Exercise requirements - In the data below, find each line carrying the string "pixels" and copy it out.

Provided entries -
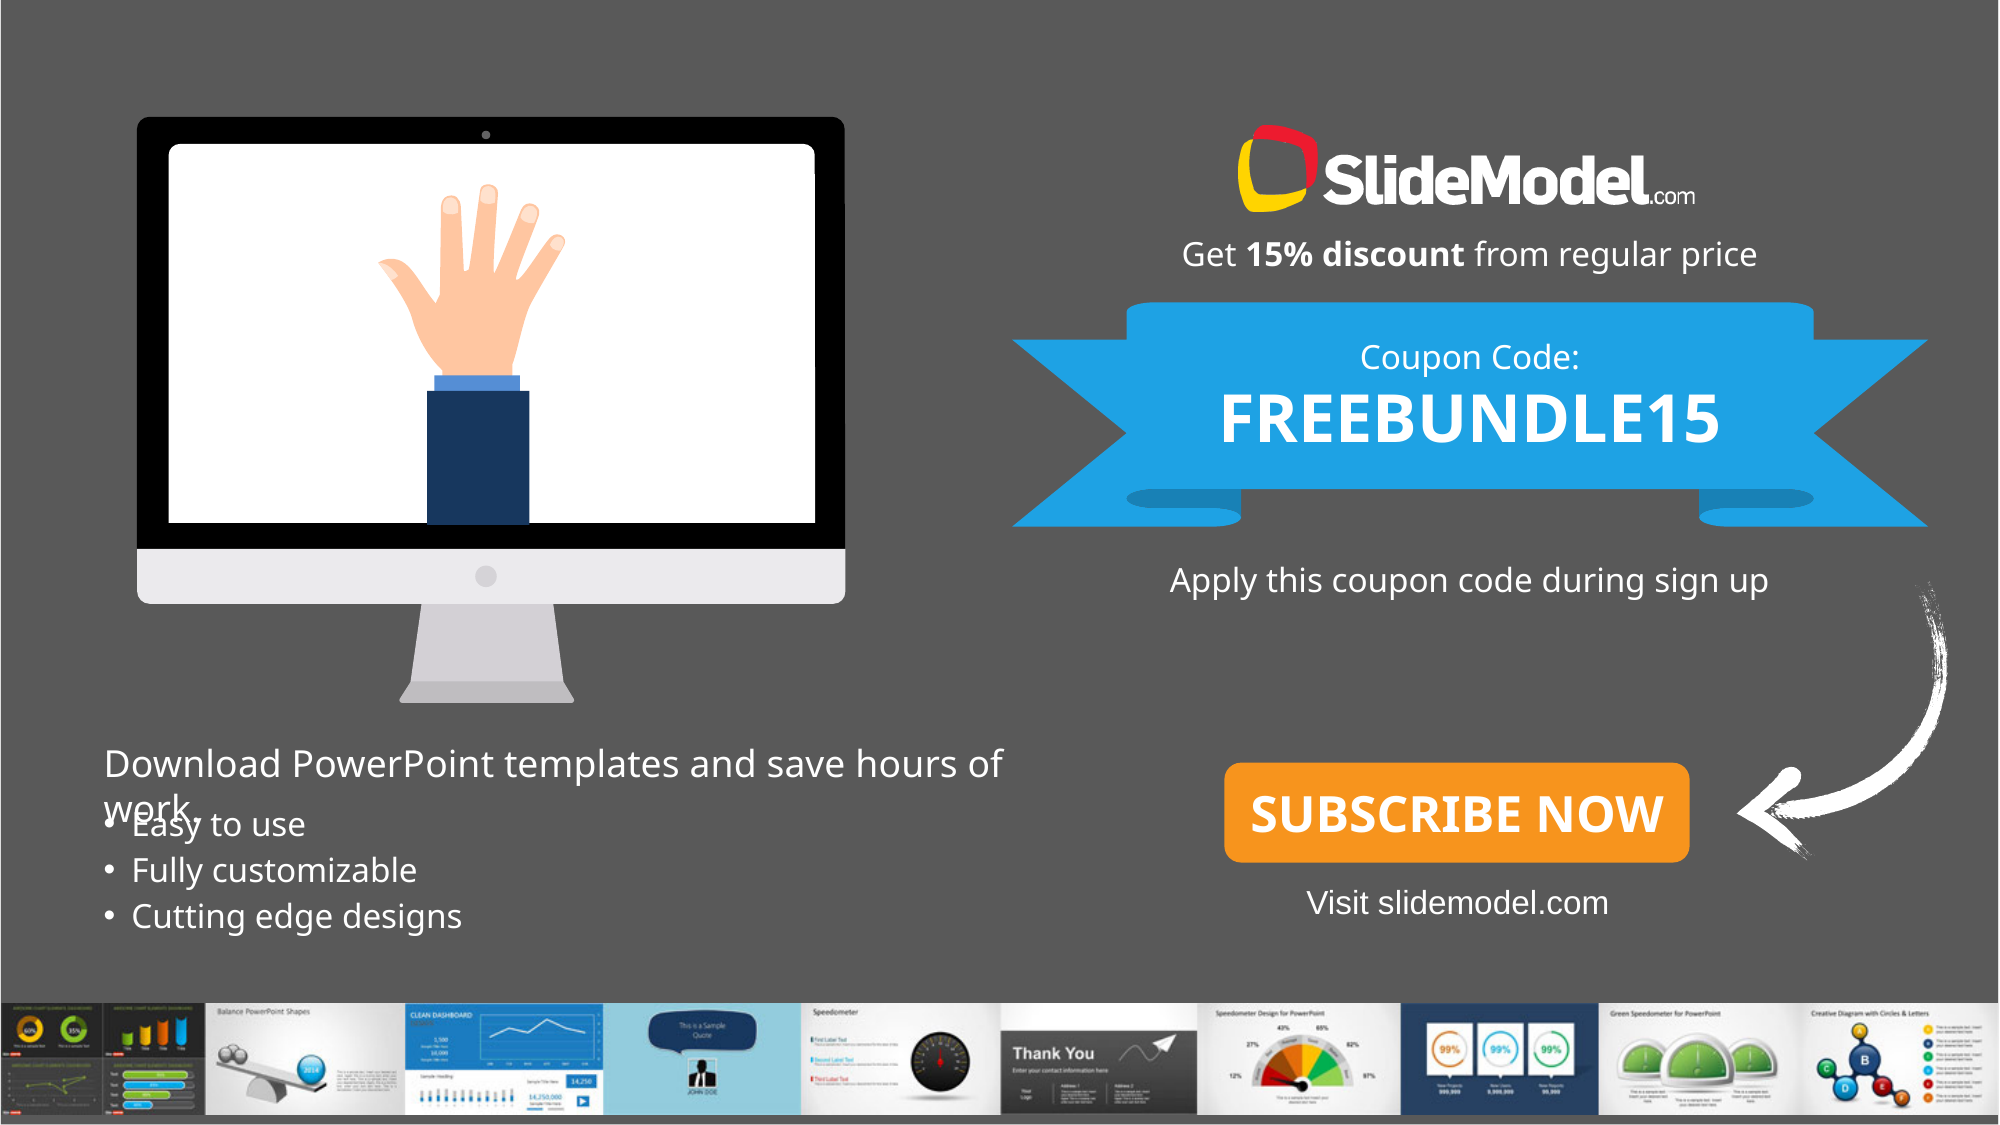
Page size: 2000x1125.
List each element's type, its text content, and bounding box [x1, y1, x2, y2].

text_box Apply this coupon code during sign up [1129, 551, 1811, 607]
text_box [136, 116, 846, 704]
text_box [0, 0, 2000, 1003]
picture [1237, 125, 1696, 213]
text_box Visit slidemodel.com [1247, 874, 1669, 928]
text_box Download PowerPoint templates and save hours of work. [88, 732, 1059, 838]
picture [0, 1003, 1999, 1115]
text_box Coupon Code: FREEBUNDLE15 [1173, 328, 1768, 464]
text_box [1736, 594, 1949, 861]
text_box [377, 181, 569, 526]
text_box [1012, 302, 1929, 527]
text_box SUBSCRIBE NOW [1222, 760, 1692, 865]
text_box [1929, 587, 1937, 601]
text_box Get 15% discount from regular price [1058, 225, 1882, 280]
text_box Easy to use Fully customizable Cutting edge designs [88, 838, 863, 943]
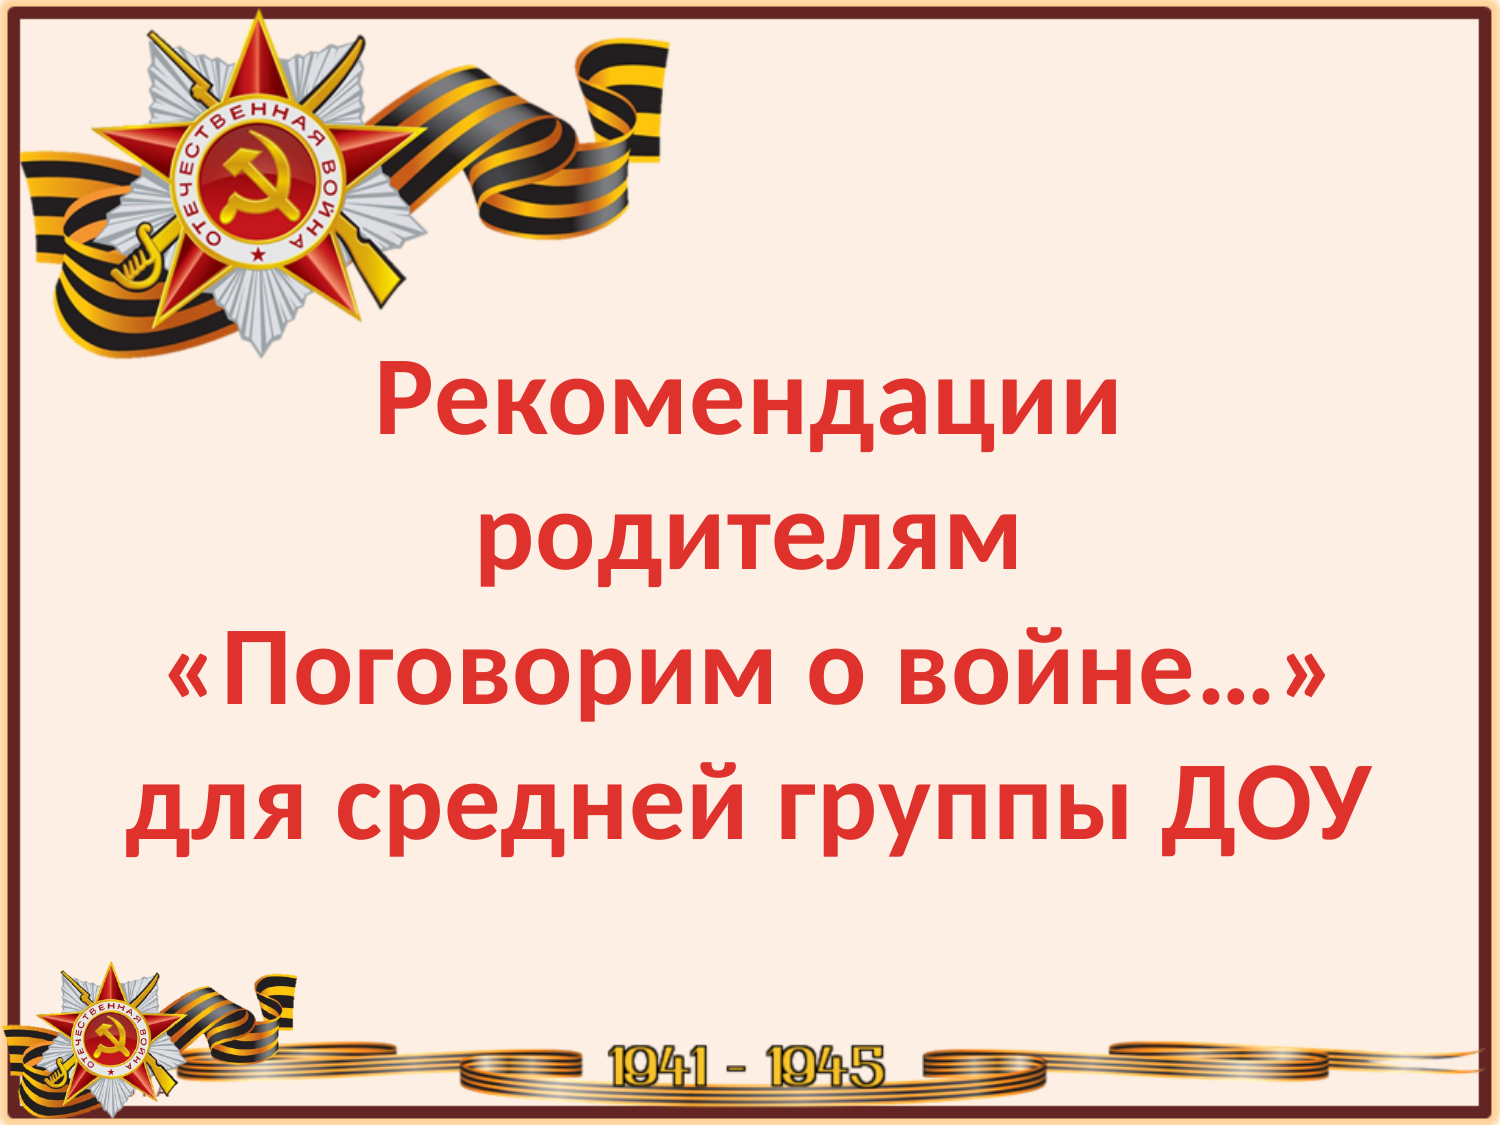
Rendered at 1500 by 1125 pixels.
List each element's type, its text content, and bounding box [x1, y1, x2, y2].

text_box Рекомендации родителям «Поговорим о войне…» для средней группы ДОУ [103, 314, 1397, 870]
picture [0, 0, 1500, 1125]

...

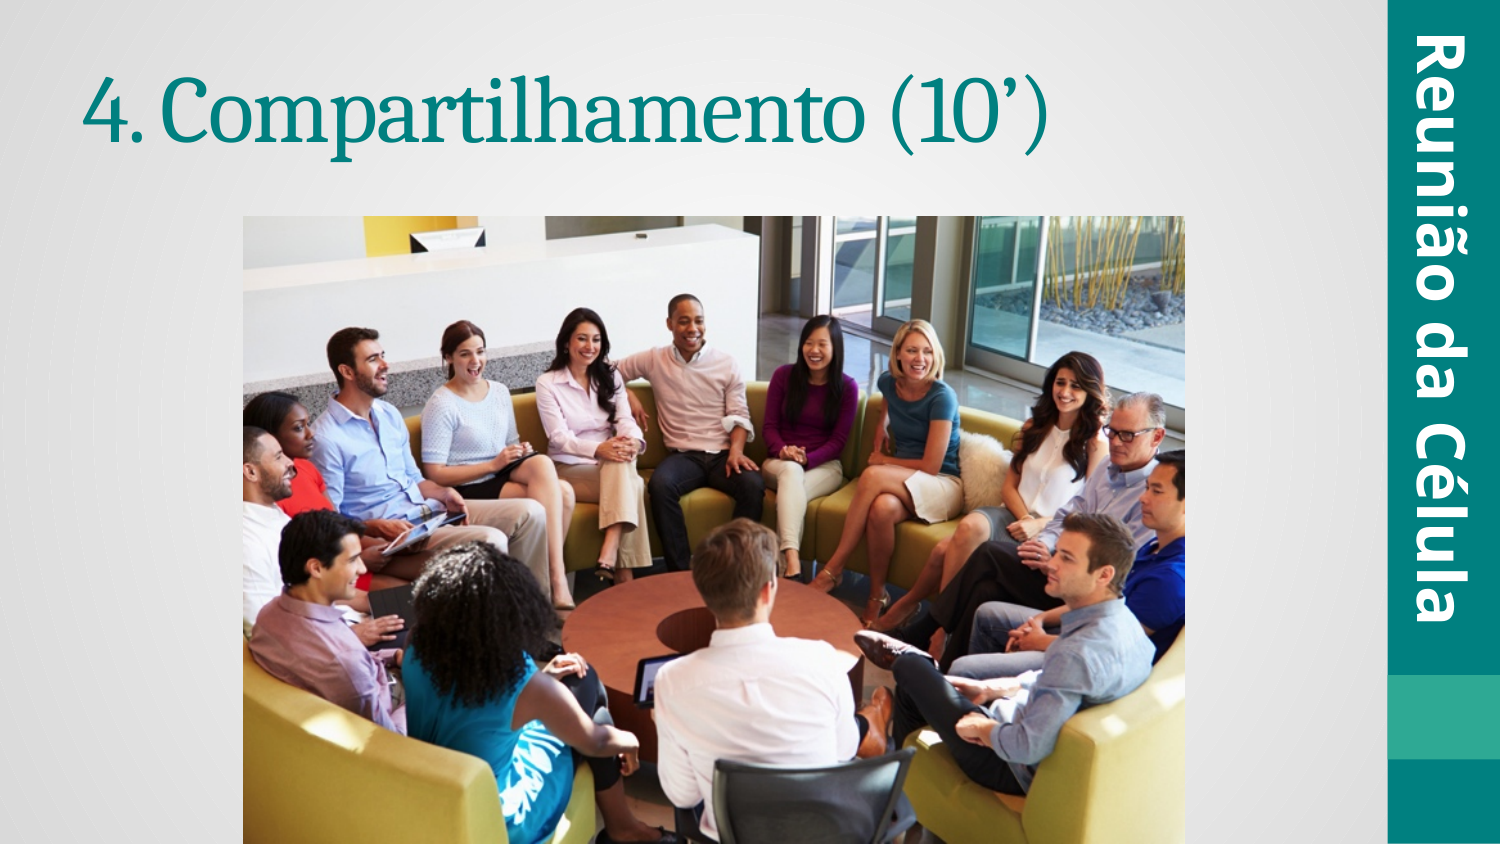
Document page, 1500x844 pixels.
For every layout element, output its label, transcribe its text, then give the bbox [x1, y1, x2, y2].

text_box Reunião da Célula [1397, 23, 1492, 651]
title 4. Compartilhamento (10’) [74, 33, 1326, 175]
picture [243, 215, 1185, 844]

---

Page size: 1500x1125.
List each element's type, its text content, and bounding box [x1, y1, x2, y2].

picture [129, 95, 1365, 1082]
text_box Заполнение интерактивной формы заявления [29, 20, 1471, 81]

Task output -
Rendered at 1500 by 1125 pixels.
Document page, 1500x844 pixels.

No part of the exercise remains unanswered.